» **Travail à faire**
A. Selon le texte, de quel chanteur l'homme masqué emprunte-t-il les traits sur la pochette de Karaoké King ?
B. Relevez, s'il vous plaît, toutes les notions sur lesquelles repose le concept du disque d'après le texte.

Sur la pochette du nouvel album de Gatineau, Karaoké King, un homme porte un masque pour emprunter les traits de Claude François. Tout le concept du disque - plus dansant que son précédesseur - repose sur les représentations, les identités, les apparences et les contradictions.

Dans ses textes, Séba parle «d'une révolutionnaire révolue», «que le monde est d'même», «de l'importance d'être constant», des filles qu'il préfère au «naturelll», de «dire oui au lieu de dire non» et des gens qui «veulent être vu avec». Dans la pièce titre, Karaoké King, il raconte comment «il est plus vrai pis plus que parfait» que Claude François, chanteur dont il a décidé de s'inspirer.

Par rapport à ses compositions précédentes, il y a un «lâcher-prise». Moins de rage. Plus de réflexions et de constats. «On a réglé tous nos trucs, dit Séba, qui est maintenant sobre. Avant, j'étais fâché contre bien des affaires. Là, je suis moins agressif. J'ai travaillé sur ma personnalité pour être plus calme.»

Les textes de Karaoké King ne puisent plus directement leur source dans le journal intime de Séba. Ce dernier a écrit des chansons plutôt que des textes. «Avant, je m'ouvrais beaucoup sur ma vie. Là, j'ai écrit des trucs que je n'ai pas nécessairement vécus. Je voulais rendre ça plus universel, moins parler de moi.»

» **Données extraites**
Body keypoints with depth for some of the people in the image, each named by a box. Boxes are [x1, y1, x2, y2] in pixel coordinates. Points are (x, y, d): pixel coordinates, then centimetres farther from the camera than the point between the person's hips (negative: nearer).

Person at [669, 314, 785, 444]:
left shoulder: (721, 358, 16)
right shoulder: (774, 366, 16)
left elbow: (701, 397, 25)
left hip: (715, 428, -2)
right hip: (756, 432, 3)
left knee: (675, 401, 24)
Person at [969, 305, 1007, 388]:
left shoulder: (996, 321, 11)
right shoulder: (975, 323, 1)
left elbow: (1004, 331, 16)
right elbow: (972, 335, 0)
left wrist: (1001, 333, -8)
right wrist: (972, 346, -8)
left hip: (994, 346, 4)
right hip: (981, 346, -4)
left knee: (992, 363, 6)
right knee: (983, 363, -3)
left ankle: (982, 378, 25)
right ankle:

» **Réponses dans l'ordre**
A. Claude François.

B. Les représentations, les identités, les apparences et les contradictions.